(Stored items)
---

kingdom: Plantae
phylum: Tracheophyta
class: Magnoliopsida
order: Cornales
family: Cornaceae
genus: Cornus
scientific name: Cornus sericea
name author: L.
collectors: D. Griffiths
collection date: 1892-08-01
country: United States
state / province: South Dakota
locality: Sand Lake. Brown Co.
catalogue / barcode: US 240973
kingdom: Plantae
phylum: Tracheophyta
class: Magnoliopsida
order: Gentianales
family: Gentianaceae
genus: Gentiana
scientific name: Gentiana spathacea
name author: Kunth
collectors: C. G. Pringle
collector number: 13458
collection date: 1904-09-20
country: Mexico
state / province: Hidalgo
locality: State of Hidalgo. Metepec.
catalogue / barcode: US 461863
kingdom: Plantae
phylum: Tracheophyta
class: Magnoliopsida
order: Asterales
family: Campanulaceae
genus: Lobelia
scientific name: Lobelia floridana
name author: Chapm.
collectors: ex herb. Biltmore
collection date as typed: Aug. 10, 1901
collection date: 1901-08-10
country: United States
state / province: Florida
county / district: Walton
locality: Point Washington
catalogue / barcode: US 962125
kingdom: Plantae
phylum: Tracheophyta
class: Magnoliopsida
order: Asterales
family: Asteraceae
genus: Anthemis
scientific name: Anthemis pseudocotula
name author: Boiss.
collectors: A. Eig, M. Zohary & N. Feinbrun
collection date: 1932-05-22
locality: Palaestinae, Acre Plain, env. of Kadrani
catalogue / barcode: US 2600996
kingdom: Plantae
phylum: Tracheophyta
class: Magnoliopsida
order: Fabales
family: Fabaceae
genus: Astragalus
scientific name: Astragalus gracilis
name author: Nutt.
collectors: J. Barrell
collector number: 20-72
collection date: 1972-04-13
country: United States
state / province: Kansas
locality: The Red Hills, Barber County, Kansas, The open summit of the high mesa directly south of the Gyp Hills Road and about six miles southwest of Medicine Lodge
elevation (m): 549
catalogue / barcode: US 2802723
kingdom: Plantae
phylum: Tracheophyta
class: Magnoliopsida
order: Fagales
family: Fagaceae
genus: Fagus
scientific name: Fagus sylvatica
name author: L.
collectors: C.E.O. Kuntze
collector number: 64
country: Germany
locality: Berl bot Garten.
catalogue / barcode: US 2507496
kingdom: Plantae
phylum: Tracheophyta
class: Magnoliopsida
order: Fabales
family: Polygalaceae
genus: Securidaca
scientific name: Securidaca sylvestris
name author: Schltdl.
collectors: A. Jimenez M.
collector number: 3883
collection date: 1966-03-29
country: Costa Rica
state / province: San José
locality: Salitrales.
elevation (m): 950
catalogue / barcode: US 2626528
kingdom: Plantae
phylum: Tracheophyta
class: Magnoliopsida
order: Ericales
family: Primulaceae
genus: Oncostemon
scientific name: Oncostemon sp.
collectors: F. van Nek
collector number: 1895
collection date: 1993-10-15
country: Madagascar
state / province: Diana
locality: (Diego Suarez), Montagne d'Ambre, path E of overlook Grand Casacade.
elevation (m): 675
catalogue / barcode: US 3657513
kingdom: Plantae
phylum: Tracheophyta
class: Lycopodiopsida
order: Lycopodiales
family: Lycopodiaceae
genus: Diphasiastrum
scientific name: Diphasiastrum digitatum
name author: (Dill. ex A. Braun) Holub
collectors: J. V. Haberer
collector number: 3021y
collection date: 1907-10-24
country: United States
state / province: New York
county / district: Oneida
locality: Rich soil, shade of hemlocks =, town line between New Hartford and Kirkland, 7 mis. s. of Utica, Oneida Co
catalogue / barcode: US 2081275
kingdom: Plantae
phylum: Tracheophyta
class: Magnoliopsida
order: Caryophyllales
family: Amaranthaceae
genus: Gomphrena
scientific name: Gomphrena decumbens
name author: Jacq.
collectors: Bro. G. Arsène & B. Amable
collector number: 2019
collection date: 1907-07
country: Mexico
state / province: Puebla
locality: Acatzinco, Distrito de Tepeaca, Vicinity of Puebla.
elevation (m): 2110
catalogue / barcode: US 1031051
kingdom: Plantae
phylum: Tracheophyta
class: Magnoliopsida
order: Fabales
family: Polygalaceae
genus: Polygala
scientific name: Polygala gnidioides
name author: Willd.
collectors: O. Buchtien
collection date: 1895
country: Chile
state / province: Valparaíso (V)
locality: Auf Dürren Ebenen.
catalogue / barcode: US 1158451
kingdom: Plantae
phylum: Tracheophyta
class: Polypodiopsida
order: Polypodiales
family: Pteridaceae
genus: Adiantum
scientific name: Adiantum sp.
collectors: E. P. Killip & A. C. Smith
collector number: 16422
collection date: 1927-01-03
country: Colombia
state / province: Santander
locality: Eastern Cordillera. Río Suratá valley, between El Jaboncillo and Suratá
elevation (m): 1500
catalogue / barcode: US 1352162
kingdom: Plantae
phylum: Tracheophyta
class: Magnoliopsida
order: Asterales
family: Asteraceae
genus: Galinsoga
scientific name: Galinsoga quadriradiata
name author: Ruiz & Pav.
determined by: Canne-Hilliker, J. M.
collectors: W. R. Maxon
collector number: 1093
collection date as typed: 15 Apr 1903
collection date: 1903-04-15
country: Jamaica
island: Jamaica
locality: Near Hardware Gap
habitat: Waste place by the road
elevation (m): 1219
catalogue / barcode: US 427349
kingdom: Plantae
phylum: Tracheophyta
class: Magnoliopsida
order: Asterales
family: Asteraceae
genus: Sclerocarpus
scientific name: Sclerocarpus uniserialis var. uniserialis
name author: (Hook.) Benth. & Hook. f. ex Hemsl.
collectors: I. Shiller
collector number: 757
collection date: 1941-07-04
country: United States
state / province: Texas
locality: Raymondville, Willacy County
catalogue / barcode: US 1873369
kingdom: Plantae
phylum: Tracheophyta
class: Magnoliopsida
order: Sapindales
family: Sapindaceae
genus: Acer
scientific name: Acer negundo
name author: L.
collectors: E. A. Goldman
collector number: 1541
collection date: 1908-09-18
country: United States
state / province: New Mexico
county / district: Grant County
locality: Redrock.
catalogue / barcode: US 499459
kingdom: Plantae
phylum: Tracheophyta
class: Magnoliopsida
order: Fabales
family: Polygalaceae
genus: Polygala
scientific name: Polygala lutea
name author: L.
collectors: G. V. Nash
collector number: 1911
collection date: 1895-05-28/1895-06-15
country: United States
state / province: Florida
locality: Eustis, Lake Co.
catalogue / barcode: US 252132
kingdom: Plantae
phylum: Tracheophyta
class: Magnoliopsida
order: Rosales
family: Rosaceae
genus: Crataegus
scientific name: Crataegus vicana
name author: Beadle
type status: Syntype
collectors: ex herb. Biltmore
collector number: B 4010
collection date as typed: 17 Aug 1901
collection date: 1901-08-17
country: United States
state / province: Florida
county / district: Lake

---

Rewrite the part that opens with the line containing "locality: Point Washington" and closes with the line containing "state / province: Kansas", changing "collectors" to "collected by" and leaving everything else unchanged.

▸ RESPONSE:
locality: Point Washington
catalogue / barcode: US 962125
kingdom: Plantae
phylum: Tracheophyta
class: Magnoliopsida
order: Asterales
family: Asteraceae
genus: Anthemis
scientific name: Anthemis pseudocotula
name author: Boiss.
collected by: A. Eig, M. Zohary & N. Feinbrun
collection date: 1932-05-22
locality: Palaestinae, Acre Plain, env. of Kadrani
catalogue / barcode: US 2600996
kingdom: Plantae
phylum: Tracheophyta
class: Magnoliopsida
order: Fabales
family: Fabaceae
genus: Astragalus
scientific name: Astragalus gracilis
name author: Nutt.
collected by: J. Barrell
collector number: 20-72
collection date: 1972-04-13
country: United States
state / province: Kansas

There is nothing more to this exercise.